> ACTION ITEM: In the material below, please retype the lines from the very first through the one with "left ear: (38, 78)", exactly and without pictures.
_ _ _ _ _
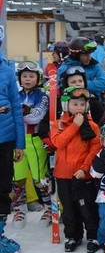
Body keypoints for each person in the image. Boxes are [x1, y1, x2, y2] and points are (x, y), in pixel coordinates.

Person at [50, 87, 102, 253]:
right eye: (75, 104)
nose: (78, 107)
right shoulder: (59, 125)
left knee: (87, 208)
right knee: (69, 209)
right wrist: (74, 126)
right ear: (67, 105)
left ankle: (93, 235)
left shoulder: (93, 127)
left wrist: (84, 168)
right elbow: (58, 143)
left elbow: (95, 150)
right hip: (63, 175)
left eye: (82, 104)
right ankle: (73, 236)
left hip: (81, 175)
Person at [11, 61, 50, 228]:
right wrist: (23, 111)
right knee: (17, 178)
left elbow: (36, 117)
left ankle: (49, 209)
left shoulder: (42, 96)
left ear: (38, 78)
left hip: (34, 140)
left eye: (31, 76)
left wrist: (18, 112)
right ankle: (19, 211)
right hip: (16, 141)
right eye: (24, 76)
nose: (27, 79)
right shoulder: (15, 94)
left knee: (40, 178)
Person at [0, 50, 26, 253]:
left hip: (5, 139)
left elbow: (16, 108)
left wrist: (20, 143)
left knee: (2, 187)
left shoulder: (7, 70)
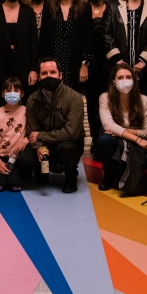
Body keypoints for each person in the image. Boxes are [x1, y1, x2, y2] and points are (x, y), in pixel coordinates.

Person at [17, 58, 85, 193]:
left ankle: (71, 175)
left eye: (52, 72)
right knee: (24, 158)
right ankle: (40, 172)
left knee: (67, 149)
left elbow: (71, 132)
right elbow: (32, 131)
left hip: (67, 143)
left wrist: (41, 136)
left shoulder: (74, 98)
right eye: (44, 73)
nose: (48, 76)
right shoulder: (32, 100)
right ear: (39, 76)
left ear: (60, 75)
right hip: (44, 145)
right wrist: (38, 147)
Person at [95, 62, 147, 194]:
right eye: (120, 78)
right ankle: (109, 174)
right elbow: (108, 125)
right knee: (104, 141)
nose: (125, 81)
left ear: (134, 80)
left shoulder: (144, 100)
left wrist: (123, 131)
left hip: (133, 143)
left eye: (129, 77)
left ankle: (134, 174)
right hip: (118, 142)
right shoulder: (105, 97)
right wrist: (137, 138)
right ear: (113, 82)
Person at [40, 0, 94, 90]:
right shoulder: (49, 6)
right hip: (53, 60)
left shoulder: (84, 8)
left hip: (75, 61)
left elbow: (88, 39)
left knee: (74, 97)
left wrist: (85, 65)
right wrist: (43, 65)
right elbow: (43, 38)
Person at [0, 77, 27, 192]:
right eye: (8, 91)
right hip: (0, 157)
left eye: (16, 91)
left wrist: (25, 141)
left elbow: (32, 132)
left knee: (15, 185)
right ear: (3, 94)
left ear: (22, 94)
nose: (12, 94)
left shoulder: (26, 112)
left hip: (16, 158)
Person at [85, 0, 111, 140]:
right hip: (90, 64)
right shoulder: (83, 11)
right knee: (93, 103)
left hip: (110, 63)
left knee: (110, 101)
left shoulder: (112, 8)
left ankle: (108, 135)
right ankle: (96, 139)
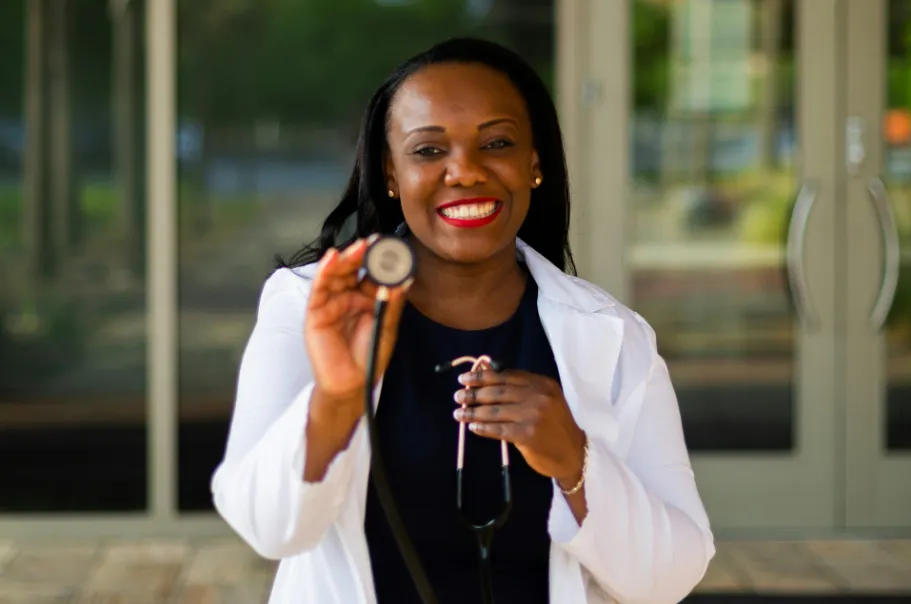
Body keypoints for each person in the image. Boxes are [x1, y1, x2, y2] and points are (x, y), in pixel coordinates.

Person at [211, 37, 715, 604]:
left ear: (534, 164)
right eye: (428, 151)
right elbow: (268, 528)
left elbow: (672, 577)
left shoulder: (614, 336)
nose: (466, 172)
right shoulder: (309, 307)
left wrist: (576, 462)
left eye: (496, 143)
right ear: (392, 173)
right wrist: (335, 398)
_ _ _ _ _
> TASK RESULT:
Body keypoints for each person in the image. Boxes are [x1, y1, x2, y2] and points are (x, y), in pixel coordinates.

Person at [50, 87, 102, 253]:
right eye: (75, 104)
nose: (78, 107)
right shoulder: (59, 125)
left knee: (87, 208)
right knee: (69, 209)
right wrist: (74, 126)
right ear: (67, 105)
left ankle: (93, 235)
left shoulder: (93, 127)
left wrist: (84, 168)
right elbow: (58, 143)
left elbow: (95, 150)
right hip: (63, 175)
left eye: (82, 104)
right ankle: (73, 236)
left hip: (81, 175)
Person at [11, 61, 50, 228]:
right wrist: (23, 111)
right knee: (17, 178)
left elbow: (36, 117)
left ankle: (49, 209)
left shoulder: (42, 96)
left ear: (38, 78)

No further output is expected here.